Start of Available data

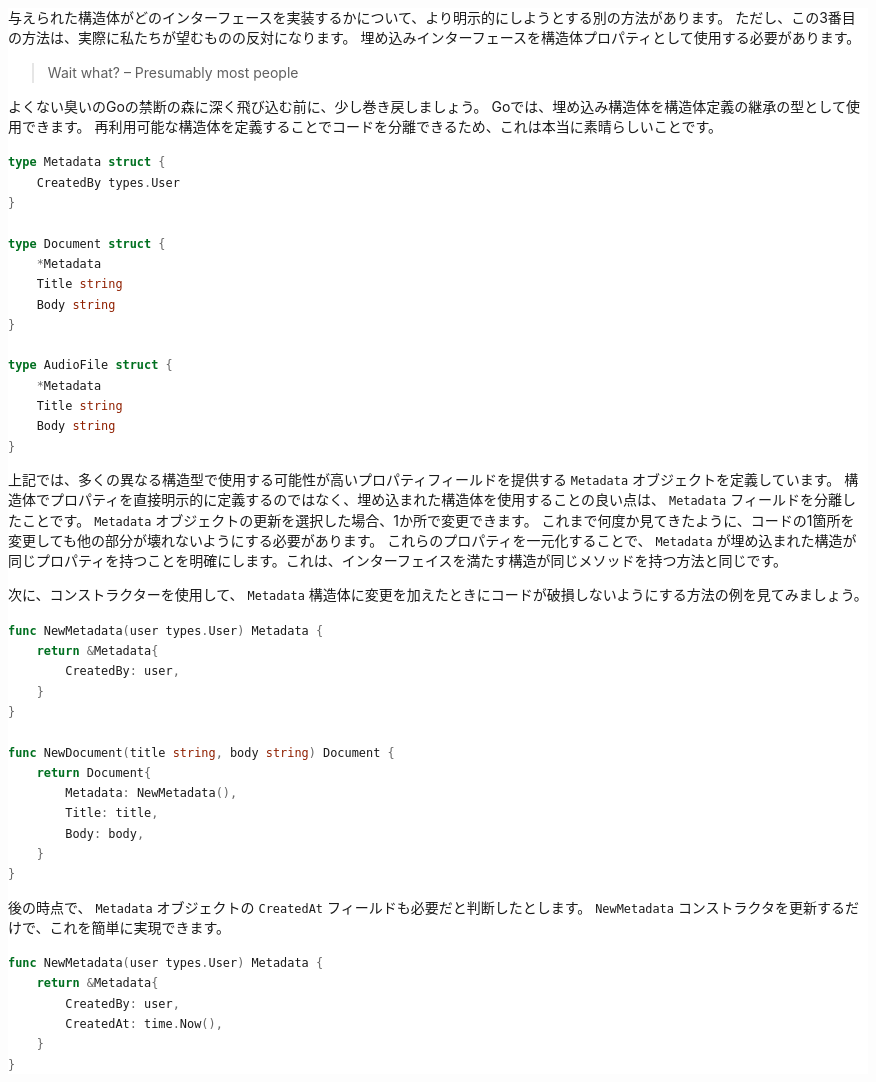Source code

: 与えられた構造体がどのインターフェースを実装するかについて、より明示的にしようとする別の方法があります。 ただし、この3番目の方法は、実際に私たちが望むものの反対になります。 埋め込みインターフェースを構造体プロパティとして使用する必要があります。

> Wait what? – Presumably most people

よくない臭いのGoの禁断の森に深く飛び込む前に、少し巻き戻しましょう。 Goでは、埋め込み構造体を構造体定義の継承の型として使用できます。 再利用可能な構造体を定義することでコードを分離できるため、これは本当に素晴らしいことです。

```go
type Metadata struct {
	CreatedBy types.User
}

type Document struct {
	*Metadata
	Title string
	Body string
}

type AudioFile struct {
	*Metadata
	Title string
	Body string
}
```

上記では、多くの異なる構造型で使用する可能性が高いプロパティフィールドを提供する `Metadata` オブジェクトを定義しています。 構造体でプロパティを直接明示的に定義するのではなく、埋め込まれた構造体を使用することの良い点は、 `Metadata` フィールドを分離したことです。 `Metadata` オブジェクトの更新を選択した場合、1か所で変更できます。 これまで何度か見てきたように、コードの1箇所を変更しても他の部分が壊れないようにする必要があります。 これらのプロパティを一元化することで、 `Metadata` が埋め込まれた構造が同じプロパティを持つことを明確にします。これは、インターフェイスを満たす構造が同じメソッドを持つ方法と同じです。

次に、コンストラクターを使用して、 `Metadata` 構造体に変更を加えたときにコードが破損しないようにする方法の例を見てみましょう。

```go
func NewMetadata(user types.User) Metadata {
	return &Metadata{
		CreatedBy: user,
	}
}

func NewDocument(title string, body string) Document {
	return Document{
		Metadata: NewMetadata(),
		Title: title,
		Body: body,
	}
}
```

後の時点で、 `Metadata` オブジェクトの `CreatedAt` フィールドも必要だと判断したとします。  `NewMetadata` コンストラクタを更新するだけで、これを簡単に実現できます。

```go
func NewMetadata(user types.User) Metadata {
	return &Metadata{
		CreatedBy: user,
		CreatedAt: time.Now(),
	}
}
```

End of Available data

Task goal →
Pull every line containing the word "Metadata" out of the entries above.

Reply →
type Metadata struct {
	*Metadata
	*Metadata
上記では、多くの異なる構造型で使用する可能性が高いプロパティフィールドを提供する `Metadata` オブジェクトを定義しています。 構造体でプロパティを直接明示的に定義するのではなく、埋め込まれた構造体を使用することの良い点は、 `Metadata` フィールドを分離したことです。 `Metadata` オブジェクトの更新を選択した場合、1か所で変更できます。 これまで何度か見てきたように、コードの1箇所を変更しても他の部分が壊れないようにする必要があります。 これらのプロパティを一元化することで、 `Metadata` が埋め込まれた構造が同じプロパティを持つことを明確にします。これは、インターフェイスを満たす構造が同じメソッドを持つ方法と同じです。
次に、コンストラクターを使用して、 `Metadata` 構造体に変更を加えたときにコードが破損しないようにする方法の例を見てみましょう。
func NewMetadata(user types.User) Metadata {
	return &Metadata{
		Metadata: NewMetadata(),
後の時点で、 `Metadata` オブジェクトの `CreatedAt` フィールドも必要だと判断したとします。  `NewMetadata` コンストラクタを更新するだけで、これを簡単に実現できます。
func NewMetadata(user types.User) Metadata {
	return &Metadata{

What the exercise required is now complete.